● **Исходный текст**:
========================

Таково общее отношение господ к своим слугам. Дедушка Аксакова — темный дворянин XVIII века, но и спустя столетие ничего не изменилось во взгляде господ на своих крепостных рабов. Н.Е. Врангель вспоминал, как его отец, богатый и прекрасно образованный помещик, близкий ко двору Николая I, в память об умершей жене подарил ее сестре одну из горничных покойной. Но сына этой служанки, десятилетнего Ваську, оставил у себя. Однако вскоре свояченица попросила взять подаренную женщину обратно, потому что ей было жаль видеть, как мать горевала в разлуке со своим ребенком. Этот случай сначала вызвал у барона искреннее недоумение и только потом едва ли не впервые навел на размышления о том, что и у крепостных слуг могут быть человеческие чувства! Его сын пишет в своих мемуарах: «Отец призадумался. "Кто бы мог это подумать. Да, как-никак, а в сущности, тоже люди". И мальчика отдал матери…»
Любая жестокость физических расправ над крепостными в усадьбах самых лютых помещиков покажется менее ужасной перед этим искренним господским недоумением, перед отношением к живым людям, христианам — как к вещи или домашнему животному, которых можно продавать, дарить, разлучать с близкими, но именно не по злобе, а по убеждению в естественности и нормальности такого положения вещей.

========================

Перепишите слово в слово кусок исходного текста, начиная со слов «Любая жестокость физических» и заканчивая словами «такого положения вещей.».

========================

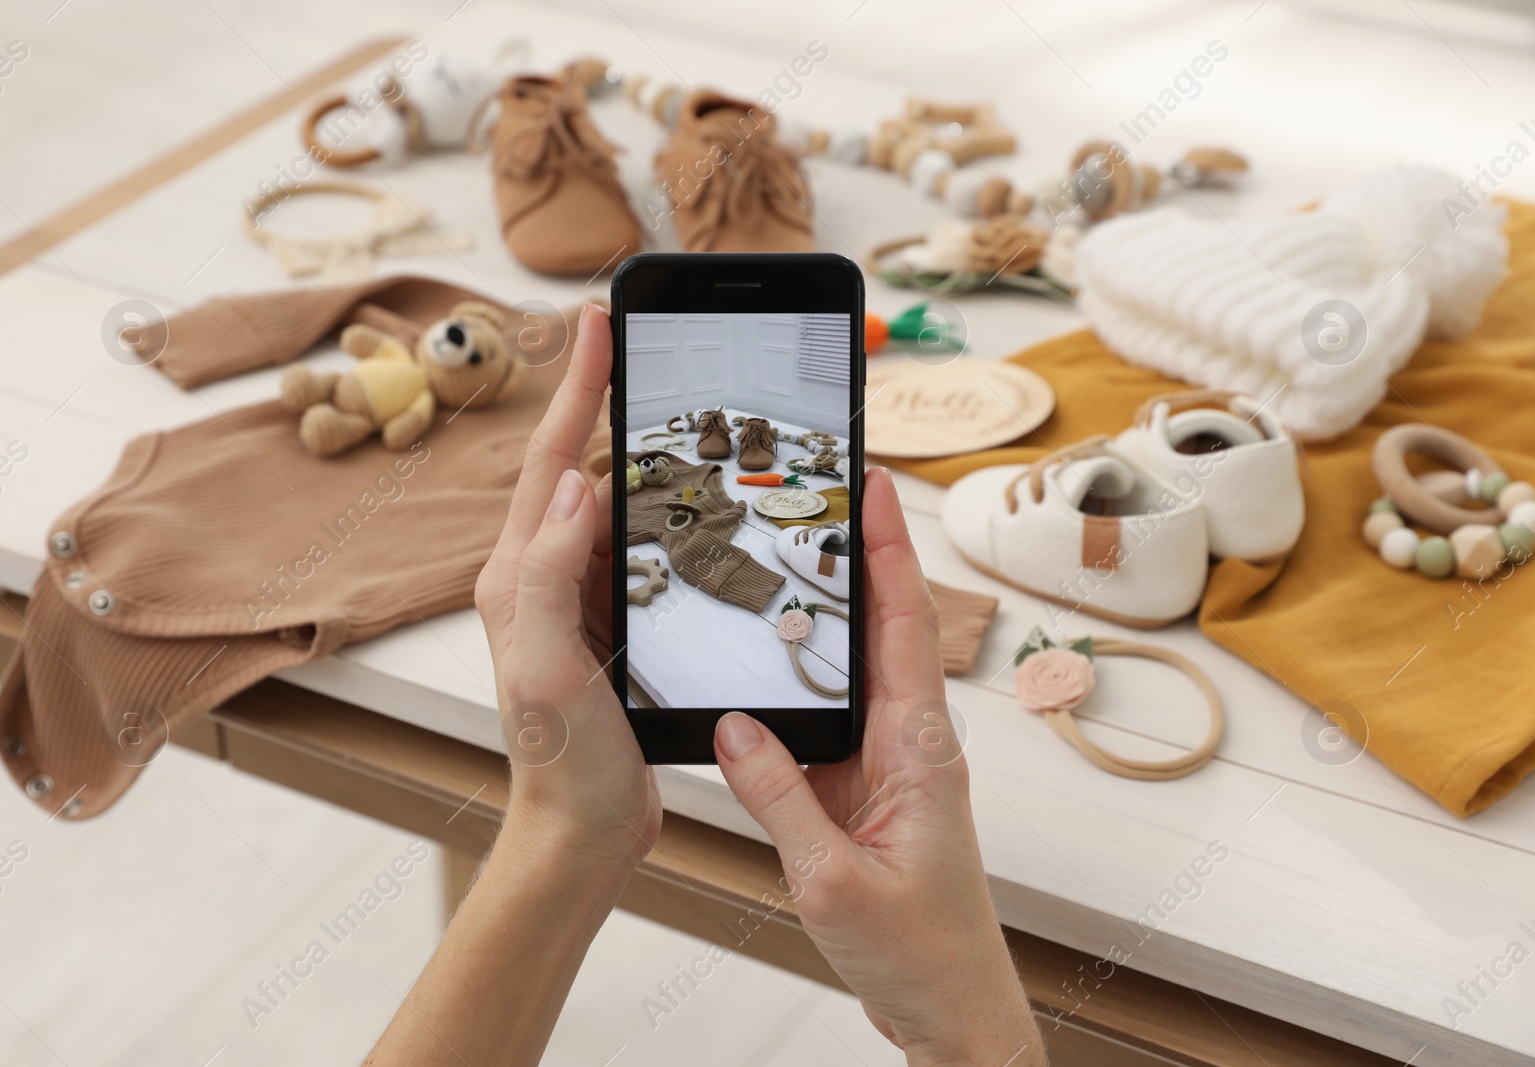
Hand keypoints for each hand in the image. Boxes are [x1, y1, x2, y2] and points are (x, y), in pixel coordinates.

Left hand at [475, 303, 660, 870]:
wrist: (583, 832)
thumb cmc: (560, 762)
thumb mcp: (546, 666)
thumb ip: (548, 573)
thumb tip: (575, 484)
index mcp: (518, 576)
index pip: (550, 461)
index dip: (579, 388)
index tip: (600, 324)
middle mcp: (542, 577)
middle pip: (579, 466)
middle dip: (607, 399)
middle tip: (642, 342)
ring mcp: (578, 599)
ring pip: (615, 505)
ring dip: (642, 452)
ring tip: (679, 405)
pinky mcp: (612, 624)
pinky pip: (640, 550)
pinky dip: (667, 514)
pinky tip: (697, 503)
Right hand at [715, 469, 1045, 1065]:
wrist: (951, 1009)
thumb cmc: (920, 953)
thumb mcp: (831, 878)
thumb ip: (779, 798)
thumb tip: (733, 728)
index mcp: (919, 750)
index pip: (905, 625)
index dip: (889, 550)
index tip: (871, 483)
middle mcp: (910, 743)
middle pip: (884, 628)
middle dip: (860, 554)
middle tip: (823, 489)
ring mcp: (888, 765)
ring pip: (855, 670)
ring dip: (829, 613)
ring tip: (786, 553)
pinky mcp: (865, 792)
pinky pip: (829, 720)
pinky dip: (800, 682)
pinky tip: (763, 665)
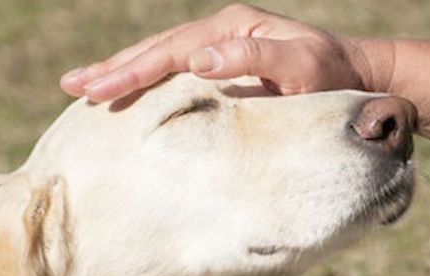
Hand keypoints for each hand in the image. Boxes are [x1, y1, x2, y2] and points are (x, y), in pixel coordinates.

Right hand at [60, 4, 382, 101]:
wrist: (356, 77)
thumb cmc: (332, 76)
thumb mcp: (303, 64)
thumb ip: (257, 58)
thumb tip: (198, 60)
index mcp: (235, 28)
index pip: (173, 49)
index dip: (133, 70)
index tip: (97, 89)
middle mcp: (224, 32)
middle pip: (159, 49)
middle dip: (116, 68)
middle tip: (73, 86)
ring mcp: (225, 46)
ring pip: (165, 58)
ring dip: (126, 73)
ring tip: (87, 87)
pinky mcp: (229, 64)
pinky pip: (181, 72)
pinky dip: (152, 82)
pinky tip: (133, 92)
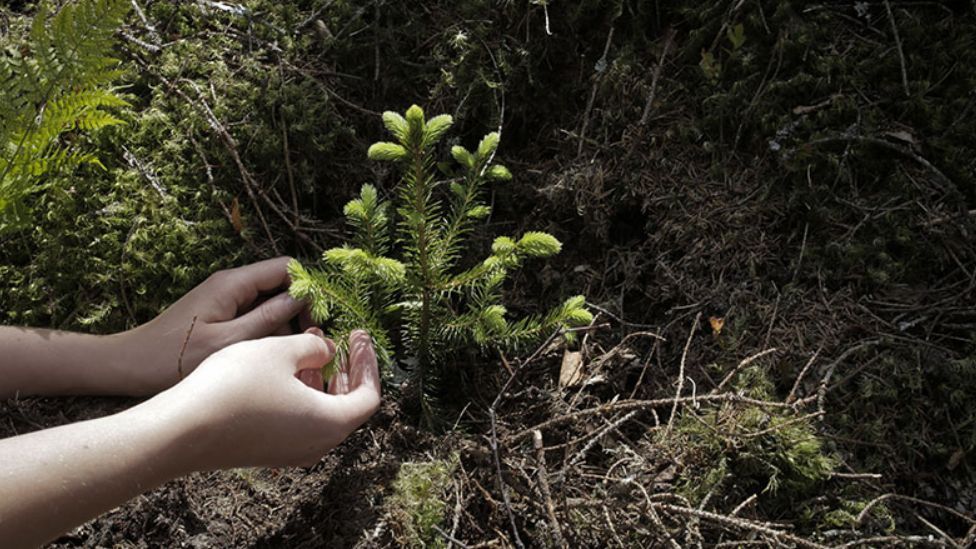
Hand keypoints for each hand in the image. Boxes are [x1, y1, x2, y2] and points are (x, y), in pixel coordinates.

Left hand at [121, 256, 306, 394]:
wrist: (128, 366)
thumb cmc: (171, 358)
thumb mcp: (227, 343)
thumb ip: (267, 319)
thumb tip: (301, 300)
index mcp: (232, 283)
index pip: (286, 268)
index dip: (309, 290)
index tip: (317, 321)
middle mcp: (230, 284)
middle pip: (281, 285)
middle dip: (300, 311)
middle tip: (308, 345)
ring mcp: (225, 299)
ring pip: (270, 302)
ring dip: (284, 325)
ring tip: (288, 356)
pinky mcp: (220, 314)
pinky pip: (254, 315)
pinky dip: (266, 332)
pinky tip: (267, 357)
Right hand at [155, 329, 381, 468]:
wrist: (180, 431)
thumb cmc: (235, 387)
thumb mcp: (280, 351)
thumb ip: (314, 347)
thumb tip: (327, 351)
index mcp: (331, 423)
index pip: (369, 395)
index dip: (368, 362)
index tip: (359, 335)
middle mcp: (317, 445)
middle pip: (349, 407)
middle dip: (347, 370)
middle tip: (341, 340)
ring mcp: (292, 453)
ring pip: (323, 414)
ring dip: (323, 380)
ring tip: (311, 346)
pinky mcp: (269, 452)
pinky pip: (300, 422)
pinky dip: (303, 394)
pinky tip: (284, 370)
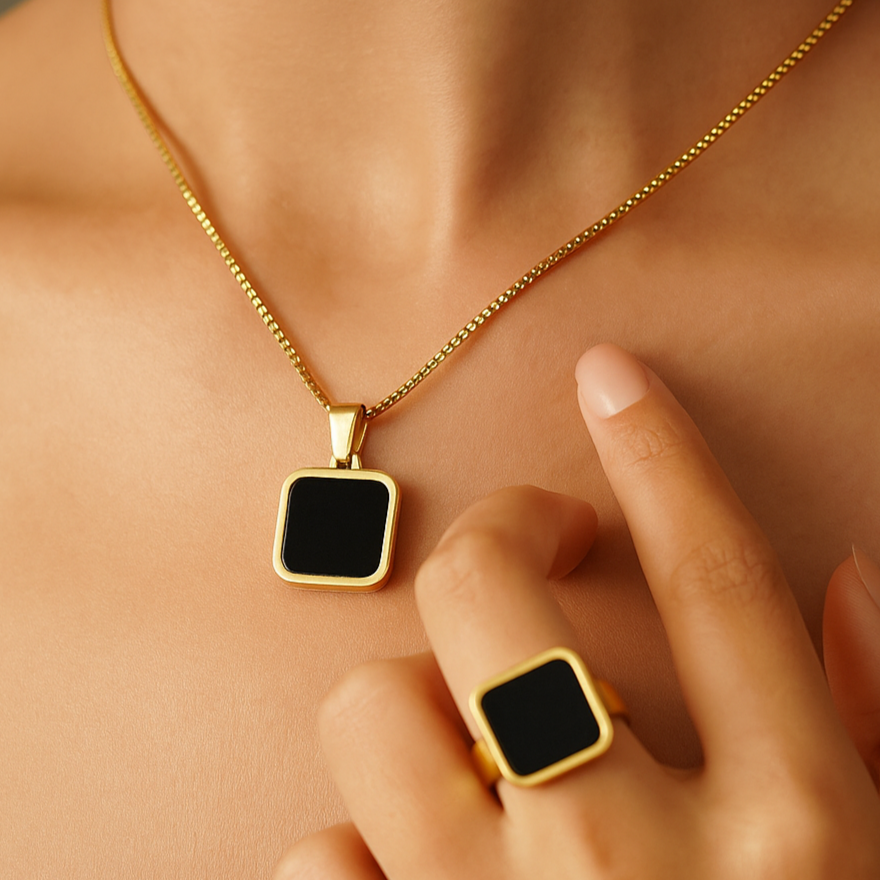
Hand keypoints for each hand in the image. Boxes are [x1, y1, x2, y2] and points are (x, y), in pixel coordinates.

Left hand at [275, 344, 879, 878]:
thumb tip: (856, 577)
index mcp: (799, 835)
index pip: (715, 582)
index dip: (660, 458)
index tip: (608, 373)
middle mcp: (638, 868)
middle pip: (494, 600)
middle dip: (492, 539)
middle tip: (520, 555)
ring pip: (375, 711)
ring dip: (405, 709)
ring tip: (467, 758)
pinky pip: (318, 858)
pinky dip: (350, 853)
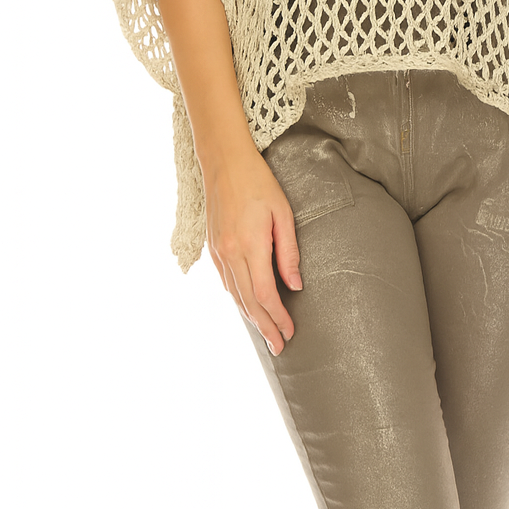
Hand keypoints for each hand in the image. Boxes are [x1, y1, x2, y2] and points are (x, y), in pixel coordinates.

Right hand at [200, 145, 302, 356]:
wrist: (224, 161)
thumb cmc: (258, 183)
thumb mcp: (282, 214)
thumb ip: (289, 252)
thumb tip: (295, 286)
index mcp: (249, 245)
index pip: (266, 294)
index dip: (279, 318)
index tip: (291, 332)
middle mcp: (229, 253)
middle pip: (249, 302)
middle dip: (265, 327)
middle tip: (279, 347)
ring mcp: (218, 251)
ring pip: (235, 295)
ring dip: (251, 317)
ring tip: (266, 333)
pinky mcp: (212, 247)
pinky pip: (226, 282)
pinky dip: (238, 299)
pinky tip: (247, 306)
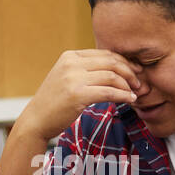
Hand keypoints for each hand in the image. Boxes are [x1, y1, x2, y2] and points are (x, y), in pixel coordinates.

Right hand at [20, 50, 140, 140]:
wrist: (36, 120)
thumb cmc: (54, 103)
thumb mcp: (67, 78)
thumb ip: (85, 70)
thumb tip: (113, 69)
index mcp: (70, 56)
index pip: (105, 53)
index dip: (124, 61)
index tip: (135, 70)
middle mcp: (71, 63)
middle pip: (111, 62)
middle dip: (130, 71)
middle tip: (139, 82)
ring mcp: (73, 78)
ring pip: (112, 76)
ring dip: (128, 85)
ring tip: (135, 93)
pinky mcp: (77, 95)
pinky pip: (109, 92)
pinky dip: (123, 96)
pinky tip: (130, 100)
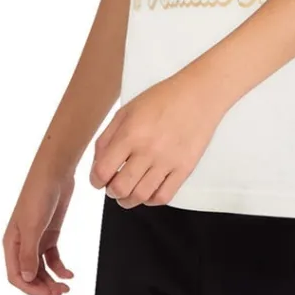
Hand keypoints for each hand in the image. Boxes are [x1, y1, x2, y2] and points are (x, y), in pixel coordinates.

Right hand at [3, 162, 75, 294]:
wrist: (55, 173)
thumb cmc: (38, 195)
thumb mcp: (33, 226)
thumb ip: (28, 253)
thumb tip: (26, 278)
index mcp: (11, 242)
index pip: (15, 275)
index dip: (29, 288)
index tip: (46, 294)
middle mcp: (21, 243)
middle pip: (29, 275)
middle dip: (43, 287)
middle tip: (60, 293)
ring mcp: (36, 239)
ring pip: (41, 269)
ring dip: (52, 280)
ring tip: (65, 288)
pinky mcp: (49, 234)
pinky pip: (52, 258)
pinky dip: (60, 268)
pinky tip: (69, 274)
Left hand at [89, 70, 224, 207]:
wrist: (199, 95)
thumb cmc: (163, 100)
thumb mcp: (126, 111)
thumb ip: (107, 138)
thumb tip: (98, 165)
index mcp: (130, 133)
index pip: (103, 171)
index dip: (95, 181)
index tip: (98, 180)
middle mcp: (148, 150)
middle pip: (120, 188)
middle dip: (111, 192)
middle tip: (113, 187)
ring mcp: (168, 161)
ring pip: (141, 196)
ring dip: (129, 200)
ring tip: (128, 193)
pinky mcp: (185, 168)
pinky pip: (164, 196)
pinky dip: (151, 200)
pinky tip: (147, 192)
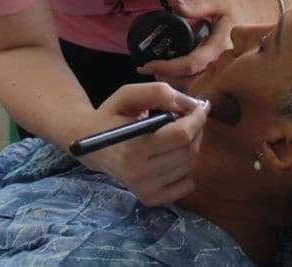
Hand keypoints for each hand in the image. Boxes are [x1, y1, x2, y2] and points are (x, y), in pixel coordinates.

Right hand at [77, 82, 209, 205]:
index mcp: (132, 146)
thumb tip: (190, 104)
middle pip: (189, 151)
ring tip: (175, 135)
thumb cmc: (111, 116)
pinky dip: (186, 168)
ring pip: (190, 166)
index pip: (181, 135)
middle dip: (196, 130)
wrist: (91, 146)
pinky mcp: (151, 199)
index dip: (197, 118)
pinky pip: (187, 185)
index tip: (199, 106)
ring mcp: (145, 189)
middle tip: (189, 118)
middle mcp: (138, 173)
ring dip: (191, 146)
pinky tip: (170, 156)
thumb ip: (157, 92)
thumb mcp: (127, 95)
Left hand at [136, 0, 282, 84]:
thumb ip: (196, 6)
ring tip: (155, 72)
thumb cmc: (239, 8)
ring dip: (175, 84)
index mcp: (220, 48)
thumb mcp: (218, 3)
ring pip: (197, 88)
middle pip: (191, 83)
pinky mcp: (226, 76)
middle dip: (167, 79)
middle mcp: (224, 65)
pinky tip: (173, 77)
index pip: (189, 64)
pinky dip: (187, 84)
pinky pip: (204, 86)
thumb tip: (173, 2)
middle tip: (146, 70)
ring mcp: (226, 74)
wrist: (264, 17)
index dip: (167, 67)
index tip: (146, 64)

========================

● **Решение задачи**:
Любая жестокость физических расправ над крепостными в усадьбах самых лютых помещиков покажется менее ужасной перед этим искренним господским недоумением, перед отношением к живым людям, христианам — как к вещи или домашнему животному, которых можно продавать, дарить, разлучать с близкими, но именно не по злобе, а по убеждению в естественности и нормальности такого положения вещей.